Here are 3 blogging approaches that, I predict, will rein supreme in the future world of advanced content marketing.
Seth Godin is the golden boy of micro-blogging. He’s somehow mastered the art of unveiling deep truths, in under 100 words, that leave you saying, “Woah.” People eat it up.
This marketing company posted a list of 12 reasons you need video on your website, without any introductory or conclusion info whatsoever. Just the cold, hard list. So revolutionary and refreshing.
As James Chartrand laments on his blog: “Some people have asked that I shorten posts down. That I deliver fast bites with impact, that I publish quick messages they can grasp in an instant. They want to hear what I have to say…they just don’t have the time to read it all.”
I’m not saying that every single blog post should be downsized into bite-sized chunks. Many, many topics need a beefier word count to effectively explain and persuade.
What I’m envisioning is a steady stream of thoughtful content—in whatever form that takes—unrestrained by the oppressive chains of Writing High Quality Content, and instead, driven by timeliness and bursts of ingenuity.
Blog posts featuring Slideshare presentations (like this incredible work of genius from HubSpot) have been a mini-trend lately. People have mixed feelings about them, since they can be tedious to flip through if not done well, but the underlying message is clear: people like visuals. And humor. And, especially, visual humor.
Also, anything that can straddle the gap between text (too tedious) and video (rate of consumption not user-controlled/potentially embarrassing in public settings) is welcome in this society.
Jessica Hagy has nailed this concept with her work on Indexed, where she explains life in the form of Venn diagrams.
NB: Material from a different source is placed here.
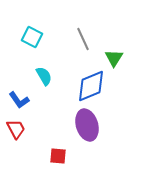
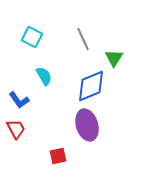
red square: rotated 18 degrees counterclockwise
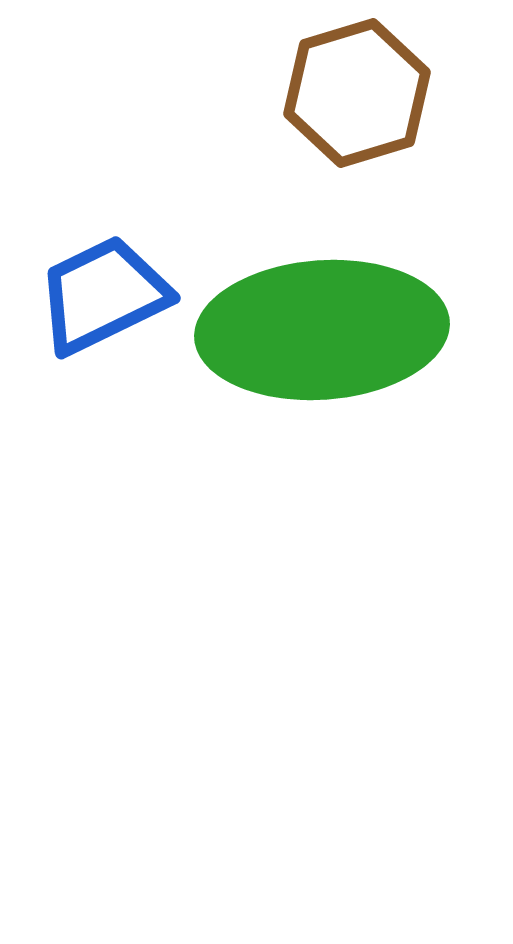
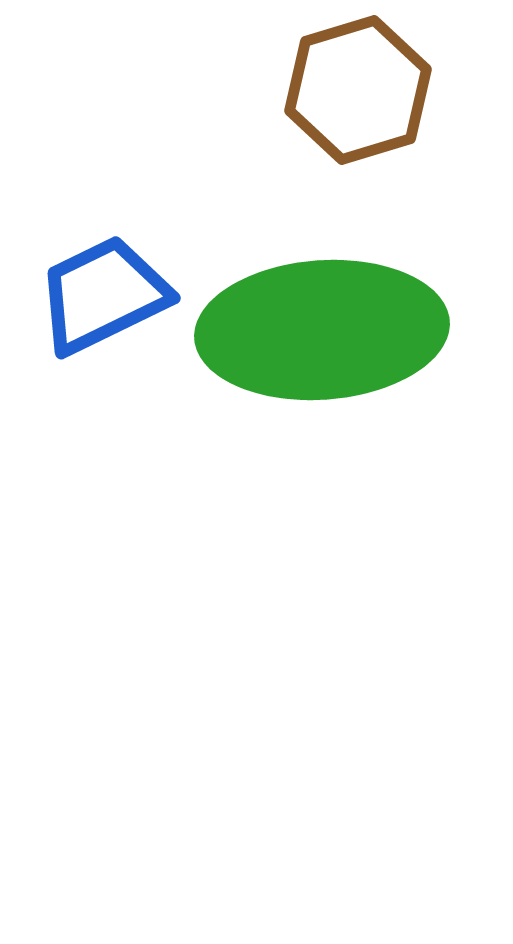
brown hexagon: moved 1 px right, 3 px up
Her commentary is simultaneously smart and funny, while also being super easy to digest (even for the mathematically challenged).
Jay Bauer is adamant that collaborative content is the future of content marketing. He describes this as “a triangle approach to marketing, where the company works together with its employees and customers to create high volumes of massively specific content against the widest possible topical array.”
As the concept of storytelling in marketing continues to gain popularity, it’s going to become increasingly important to rally the troops. One person in the marketing department only has so many stories, but the stories from an entire company could keep a blog churning indefinitely. (An extremely insightful, interesting blog, at that.)
Shorter, Easier, Better
In our social-media-driven marketing landscape, content has a much shorter lifespan than ever before—and it’s getting shorter everyday.
Sure, you can focus your energy on repurposing content, creating evergreen content, and reminding readers of your previous content. But the other thing that’s changing constantly is the conversation. Is your blog post from 6 months ago really going to be sharp and timely enough to get traction today?
Jay Bauer’s second prediction, regarding successful vs. unsuccessful companies in the future, is this: “I see the differentiator being based on which company can create the most topical breadth, driven by hyper-relevant, low effort content made not by journalists, but by large groups of employees and current customers.”
The more we write, as a society, the shorter our collective work becomes and the less effort we put into it. This isn’t necessarily a bad thing—just a realthing, and a good one to understand if you’re planning to participate in the game long-term.